The European Commission's Code of Practice for marking and labeling AI-generated content is expected to be finalized this month, June 2026, giving developers, deployers and platforms concrete guidance ahead of the EU AI Act's August 2, 2026 transparency deadline. The Code is a non-binding implementation document, but in practice it will set the bar regulators expect industry to meet.
The Code covers three connected questions. First, what counts as AI-generated or AI-manipulated content for the purposes of disclosure — including images, audio, video and synthetic text. Second, which technical methods (watermarking, provenance metadata, cryptographic signatures) are acceptable for labeling that content. Third, how those labels should be surfaced to end users in a way that is intelligible without being intrusive.
For frontier labs and major platforms, the Code formalizes a direction that many have already been investing in. Several large model providers have committed to provenance standards such as C2PA, and platforms have begun testing visible and invisible markers on AI-generated media. The Code is expected to align expectations across the industry rather than introduce surprises.
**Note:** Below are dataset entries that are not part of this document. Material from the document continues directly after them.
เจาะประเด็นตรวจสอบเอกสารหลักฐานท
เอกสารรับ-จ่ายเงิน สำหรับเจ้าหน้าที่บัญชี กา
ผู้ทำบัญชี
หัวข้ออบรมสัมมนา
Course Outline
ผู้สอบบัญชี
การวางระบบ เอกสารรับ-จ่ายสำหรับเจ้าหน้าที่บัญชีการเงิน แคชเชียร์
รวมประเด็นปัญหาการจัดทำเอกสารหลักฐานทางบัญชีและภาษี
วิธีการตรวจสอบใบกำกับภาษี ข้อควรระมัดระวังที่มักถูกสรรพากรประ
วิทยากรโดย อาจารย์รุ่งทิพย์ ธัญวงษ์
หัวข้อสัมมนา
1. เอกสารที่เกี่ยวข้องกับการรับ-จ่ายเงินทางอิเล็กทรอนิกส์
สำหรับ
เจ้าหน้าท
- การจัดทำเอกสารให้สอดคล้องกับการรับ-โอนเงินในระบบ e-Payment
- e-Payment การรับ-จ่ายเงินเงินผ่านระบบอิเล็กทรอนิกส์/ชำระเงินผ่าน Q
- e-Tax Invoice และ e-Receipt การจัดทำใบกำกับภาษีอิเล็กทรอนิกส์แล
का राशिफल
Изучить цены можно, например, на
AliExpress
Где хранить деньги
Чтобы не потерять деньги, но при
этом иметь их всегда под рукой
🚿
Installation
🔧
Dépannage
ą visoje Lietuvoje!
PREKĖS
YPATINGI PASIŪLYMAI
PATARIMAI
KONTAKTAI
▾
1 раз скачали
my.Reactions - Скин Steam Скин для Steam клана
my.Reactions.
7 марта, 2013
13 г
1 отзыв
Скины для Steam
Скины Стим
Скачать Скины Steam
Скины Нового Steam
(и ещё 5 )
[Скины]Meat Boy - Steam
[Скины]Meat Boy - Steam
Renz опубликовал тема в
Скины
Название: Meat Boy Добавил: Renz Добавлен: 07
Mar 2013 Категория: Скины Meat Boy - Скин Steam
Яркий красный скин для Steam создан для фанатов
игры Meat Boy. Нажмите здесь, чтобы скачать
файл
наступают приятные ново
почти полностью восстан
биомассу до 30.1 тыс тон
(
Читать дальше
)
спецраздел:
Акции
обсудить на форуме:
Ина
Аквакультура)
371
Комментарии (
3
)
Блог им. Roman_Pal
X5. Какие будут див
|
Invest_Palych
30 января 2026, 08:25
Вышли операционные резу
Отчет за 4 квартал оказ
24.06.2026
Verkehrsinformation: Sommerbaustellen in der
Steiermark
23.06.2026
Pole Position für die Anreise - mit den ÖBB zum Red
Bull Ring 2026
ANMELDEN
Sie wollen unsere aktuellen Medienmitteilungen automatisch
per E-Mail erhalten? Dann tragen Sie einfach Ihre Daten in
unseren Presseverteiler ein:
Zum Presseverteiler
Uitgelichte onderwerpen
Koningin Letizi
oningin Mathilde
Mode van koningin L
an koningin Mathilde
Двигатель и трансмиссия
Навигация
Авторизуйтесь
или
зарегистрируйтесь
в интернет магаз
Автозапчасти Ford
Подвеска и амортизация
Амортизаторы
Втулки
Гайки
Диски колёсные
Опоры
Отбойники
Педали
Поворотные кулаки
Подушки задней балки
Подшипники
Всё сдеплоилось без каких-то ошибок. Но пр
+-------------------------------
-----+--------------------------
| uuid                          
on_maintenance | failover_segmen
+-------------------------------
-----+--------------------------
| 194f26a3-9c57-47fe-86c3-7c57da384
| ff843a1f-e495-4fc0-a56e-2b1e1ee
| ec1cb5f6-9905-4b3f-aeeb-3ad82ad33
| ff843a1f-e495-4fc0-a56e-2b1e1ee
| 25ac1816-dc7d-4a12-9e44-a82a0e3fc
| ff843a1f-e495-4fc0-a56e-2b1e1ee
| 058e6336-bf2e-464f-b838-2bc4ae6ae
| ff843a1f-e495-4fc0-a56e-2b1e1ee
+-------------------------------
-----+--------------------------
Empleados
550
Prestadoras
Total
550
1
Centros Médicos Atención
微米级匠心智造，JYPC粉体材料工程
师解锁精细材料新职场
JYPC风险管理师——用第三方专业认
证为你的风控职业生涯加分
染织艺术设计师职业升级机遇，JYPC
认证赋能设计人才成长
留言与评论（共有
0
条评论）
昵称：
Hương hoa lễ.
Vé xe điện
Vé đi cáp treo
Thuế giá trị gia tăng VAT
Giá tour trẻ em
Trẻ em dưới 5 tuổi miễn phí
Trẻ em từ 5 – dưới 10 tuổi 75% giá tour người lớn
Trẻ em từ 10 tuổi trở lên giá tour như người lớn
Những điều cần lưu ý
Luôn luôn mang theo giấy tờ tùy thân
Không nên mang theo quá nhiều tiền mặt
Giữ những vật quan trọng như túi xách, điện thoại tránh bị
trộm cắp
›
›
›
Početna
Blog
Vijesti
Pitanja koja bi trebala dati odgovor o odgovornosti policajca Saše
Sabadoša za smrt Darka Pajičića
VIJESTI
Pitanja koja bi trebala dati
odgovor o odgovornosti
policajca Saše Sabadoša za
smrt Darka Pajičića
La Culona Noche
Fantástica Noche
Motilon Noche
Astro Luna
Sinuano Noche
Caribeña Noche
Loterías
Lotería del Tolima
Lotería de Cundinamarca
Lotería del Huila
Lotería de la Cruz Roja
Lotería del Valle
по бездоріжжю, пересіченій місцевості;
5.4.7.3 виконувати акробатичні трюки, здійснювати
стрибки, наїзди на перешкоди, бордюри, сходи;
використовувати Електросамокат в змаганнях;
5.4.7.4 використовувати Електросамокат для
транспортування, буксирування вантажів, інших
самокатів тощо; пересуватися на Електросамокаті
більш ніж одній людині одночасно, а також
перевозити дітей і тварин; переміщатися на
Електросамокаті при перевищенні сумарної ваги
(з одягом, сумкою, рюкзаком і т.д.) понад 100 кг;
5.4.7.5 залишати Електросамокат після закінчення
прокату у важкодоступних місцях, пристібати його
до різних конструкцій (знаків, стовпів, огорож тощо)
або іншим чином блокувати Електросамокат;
The August deadline matters because it is when the EU AI Act's transparency obligations begin to apply more broadly to general-purpose AI systems and to high-risk systems already in scope. Companies operating in the EU need to be able to demonstrate not only that they label AI-generated content where required, but also that their labeling regime is technically robust and survives common transformations.
The Code arrives in a global context of growing convergence on content provenance. The U.S. has been moving in fits and starts on labeling standards, several U.S. states have passed disclosure laws aimed at political deepfakes, and platforms operating worldwide are increasingly unifying their labeling and provenance pipelines to satisfy multiple jurisdictions at once.
For AI builders, the practical implication is that watermarking and provenance infrastructure should be treated as a first-class product surface, not a compliance afterthought. The EU's Code is the most explicit signal yet that this is where the regulatory consensus is heading.